TEXTO APRESENTADO -
◇ ◇ ◇ ◇
O Jornal de Hoje entrevista o cordelista Marciano Medeiros. Nascido em
Santo Antônio aos 18 de setembro de 1973, toda sua origem familiar é de
Serra de São Bento. Desde adolescente observava seu pai João Batista de
Medeiros (Joca de Zé Bisel), ler e cantar belos romances clássicos em
cordel e depois ouviu seu avô materno, José Salustino Moreira, declamar
inesquecíveis estrofes do Pavão Misterioso. Membro da Academia
Norte-rio-grandense de Literatura de Cordel, Marciano ficou em primeiro
lugar em outubro de 2014, num concurso de cordel promovido anualmente
pela COSERN. Confira estes e outros detalhes na entrevista com o autor a
seguir.
De onde vem o seu gosto pelo cordel?
◇ ◇ ◇ ◇
DADOS FORNECIDOS -
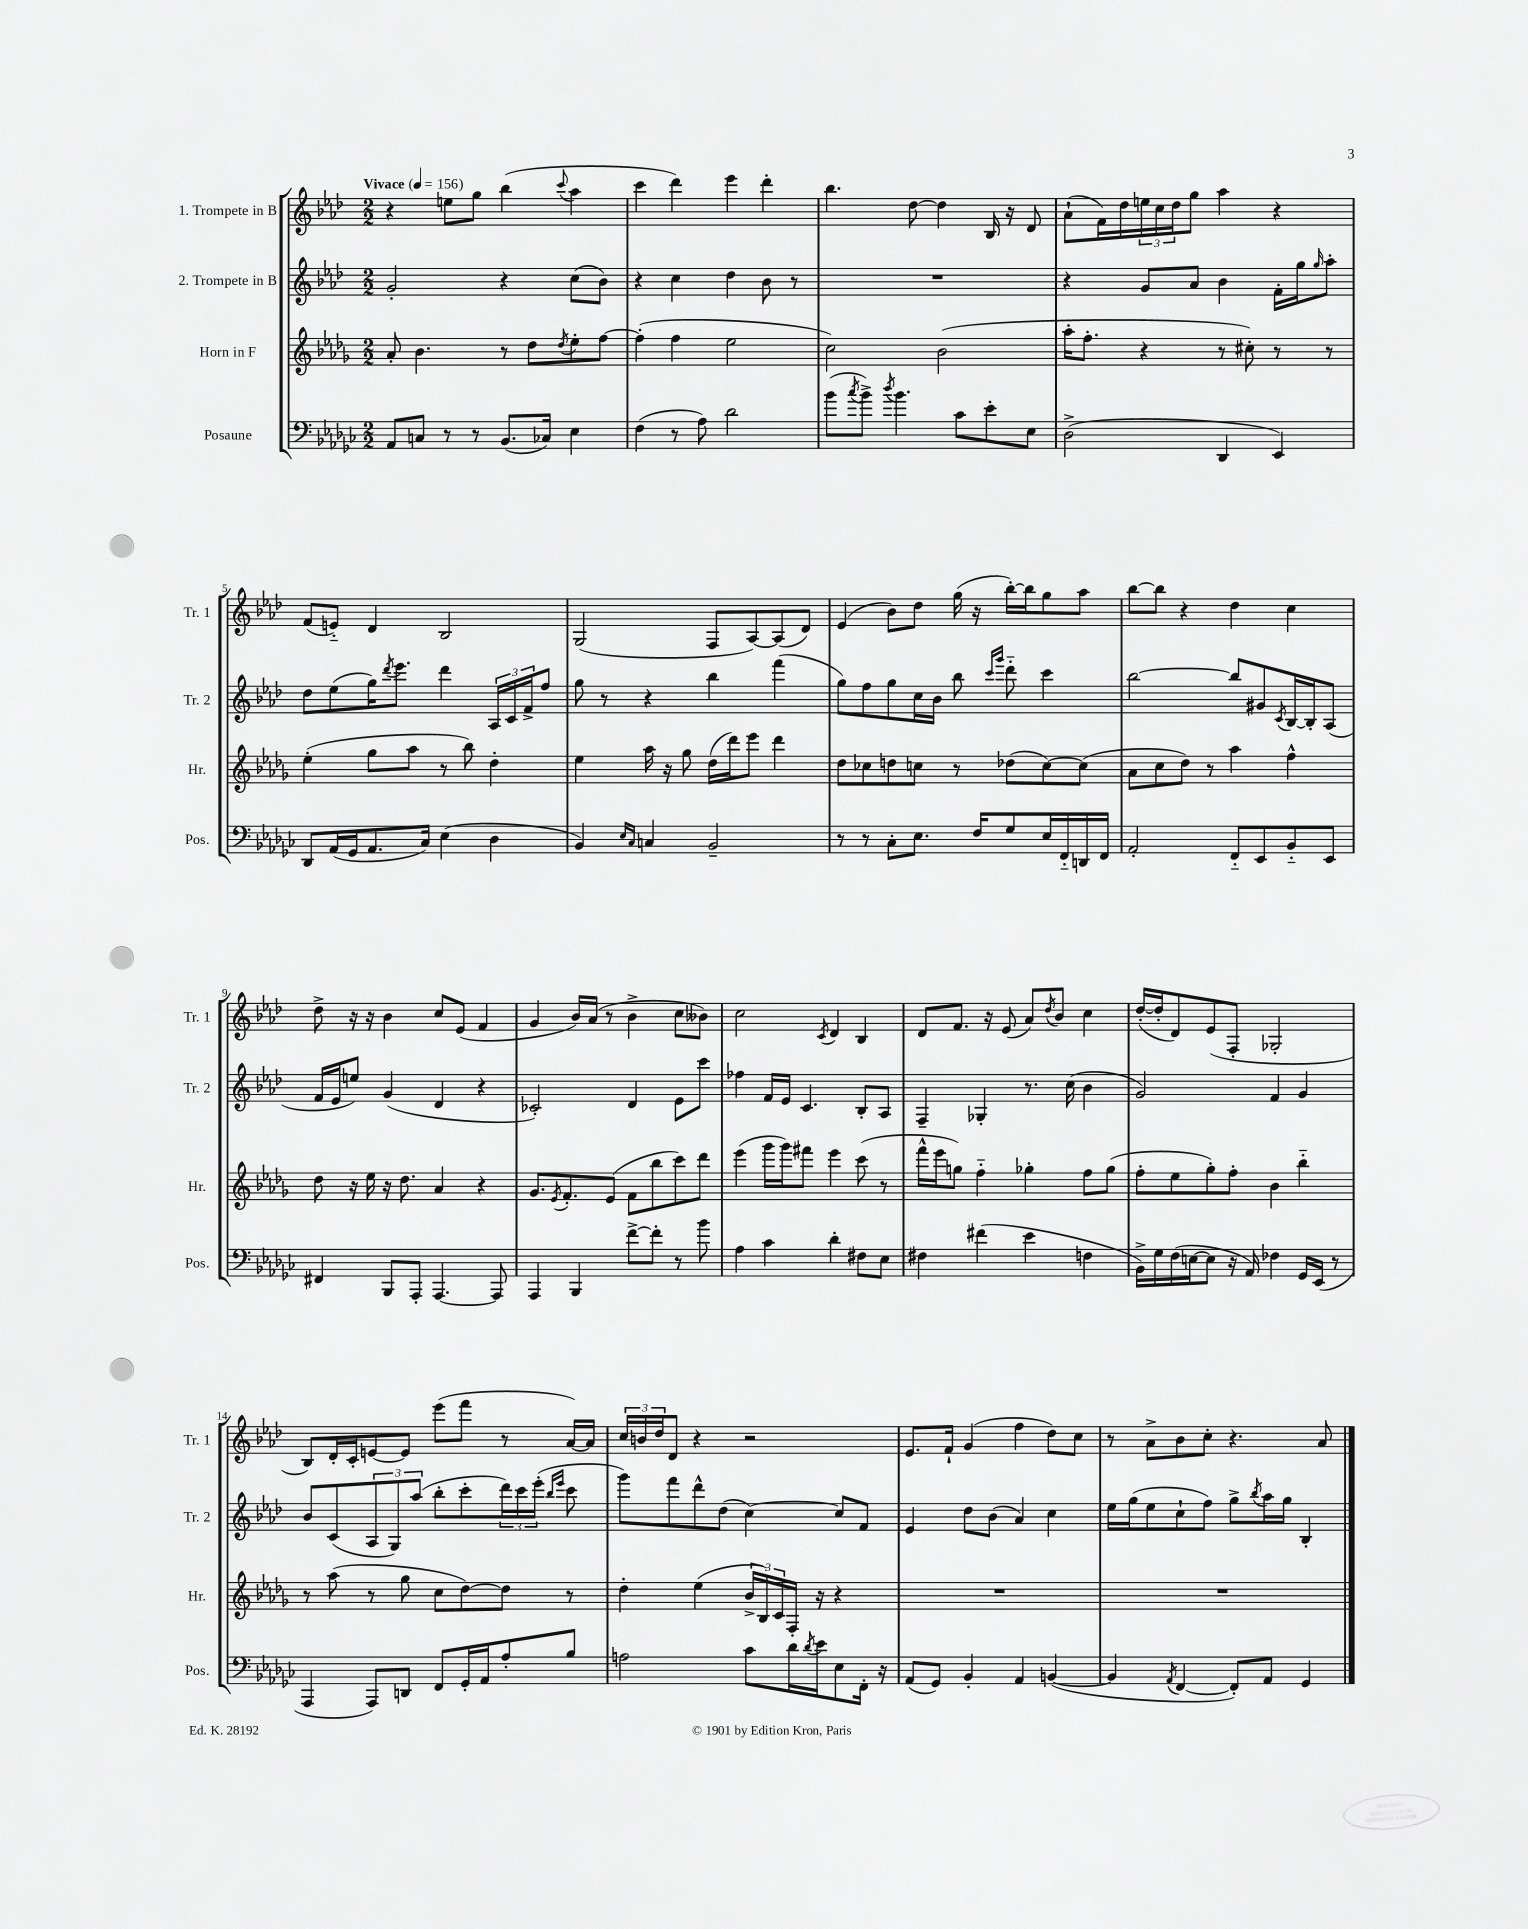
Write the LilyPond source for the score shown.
◇ ◇ ◇ ◇
CONJUNTO DE TAREFAS -
(a) Na entrevista com o cordelista Marciano Medeiros, qual é o nome do avô materno que declamava estrofes do Pavão Misterioso?
(b) Continue a entrevista com o cordelista Marciano Medeiros a partir do último trecho apresentado.

RESPOSTAS ABAIXO -
(a) José Salustino Moreira.

(b)
Vem de minha infância e adolescência, quando escutava meu pai cantando
lindas estrofes dos cordéis clássicos. Ele deitava numa rede em nossa
casinha na Serra do Meio e lia romances enormes, que para mim eram
verdadeiros filmes feitos com palavras. Tivemos uma vida meio nômade e
nos mudamos para várias cidades, porém permanecemos mais tempo em
Parnamirim. Quando eu vinha visitar a serra, sempre ficava na casa de
José Salustino e dona Izabel Viana, meus avós pelo lado materno. O
senhor José Salustino tinha dezenas de estrofes decoradas e declamava o
Pavão Misterioso. Então resumidamente foi deste modo que comecei a
apreciar romances de cordel.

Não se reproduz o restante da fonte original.